Two Art Photography Masters

Aleksandr Rodchenko

Russian, 1891–1956

When The Museum of Modern Art’s first director, Alfred H. Barr, Jr., met Aleksandr Rodchenko on his trip to Moscow in 1927—one of the first times an Anglophone art historian had visited the Soviet Union in the years since the Russian Revolution—he wrote, “Rodchenko showed us an appalling variety of things—Suprematist paintings (preceded by the earliest geometrical things I’ve seen, 1915, done with compass)—woodcuts, linoleum cuts, posters, book designs, photographs, kino sets, etc…. He showed much satisfaction at having delivered the death blow to painting.” Rodchenko had declared the death of painting in 1921, with three monochrome paintings—Pure Red Color, Pure Yellow Color, and Pure Blue Color—exhibited in the exhibition 5x5=25 alongside works by fellow Russian artists Varvara Stepanova, Alexandra Exter, Lyubov Popova, and Aleksandr Vesnin. In these works, Rodchenko emphasized the paintings’ material qualities, applying the three primary colors in a way that drew attention to their substance as matter. “I reduced painting to its logical conclusion and exhibited three canvases: red, blue, yellow,” he declared. “I affirmed: it’s all over. Basic colors. Every plane is a plane and there is to be no more representation.”
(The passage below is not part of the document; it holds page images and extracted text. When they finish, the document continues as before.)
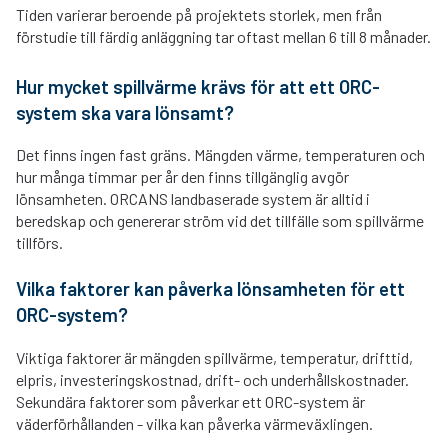
Tiden varierar beroende på projektets storlek, men från
förstudie till färdig anläggning tar oftast mellan 6 till 8 månader.
Hur mycket spillvärme krävs för att ett ORC-
system ska vara lönsamt?
Det finns ingen fast gräns. Mängden värme, temperaturen och
hur många timmar per år den finns tillgänglig avgör
lönsamheten. ORCANS landbaserade system är alltid i
beredskap och genererar ström vid det tillfälle som spillvärme
tillförs.
Vilka faktorer kan påverka lönsamheten för ett
ORC-system?
Viktiga faktorer är mängden spillvärme, temperatur, drifttid,
elpris, investeringskostnad, drift- och underhållskostnader.
Sekundära faktorer som påverkar ett ORC-system är
väderförhållanden - vilka kan påverka värmeväxlingen.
Fan Ho was born in Shanghai in 1931, and emigrated with his family to Hong Kong in 1949. At the outbreak of war in 1941, Ho's parents were stranded in Macau for several years and Ho was left in the care of a family servant. Ho began photographing at a very young age with a Brownie which his father had left at home, and later with a Rolleiflex twin-lens reflex camera his father gave him at the age of 14. Largely self-taught, his photos display a fascination with urban life, explored alleys, slums, markets and streets. Much of his work consists of candid photographs of the street vendors and children only a few years younger than himself. He developed his images in the family bathtub and soon had built up a significant body of work, chronicling Hong Kong in the 1950s and 1960s as it was becoming a major metropolitan centre. Ho would use the same Rolleiflex K4A throughout his career.

I've always believed that any work of art should stem from genuine feelings and understandings ... I didn't work with any sense of purpose. As an artist, I was only looking to express myself. I did it to share my feelings with the audience. I need to be touched emotionally to come up with meaningful works. When the work resonates with the audience, it's a satisfaction that money can't buy. My purpose is simple: I try not to waste my audience's time.

 Ho Fan, 2014 interview with Edmund Lee

Upon seeing Ho's work for the first time in 2006, gallery owner Laurence Miller commented that "[they] felt like direct descendants of the Bauhaus, yet they were made in Hong Kong. They were abstract and humanistic at the same time.

Ho was a Fellow of the Photographic Society of America, the Royal Photographic Society and the Royal Society of Arts in England, and an Honorary Member of the Photographic Societies of Singapore, Argentina, Brazil, Germany, France, Italy and Belgium. Ho was named one of the "Top Ten Photographers of the World" by the Photographic Society of America between 1958 and 1965.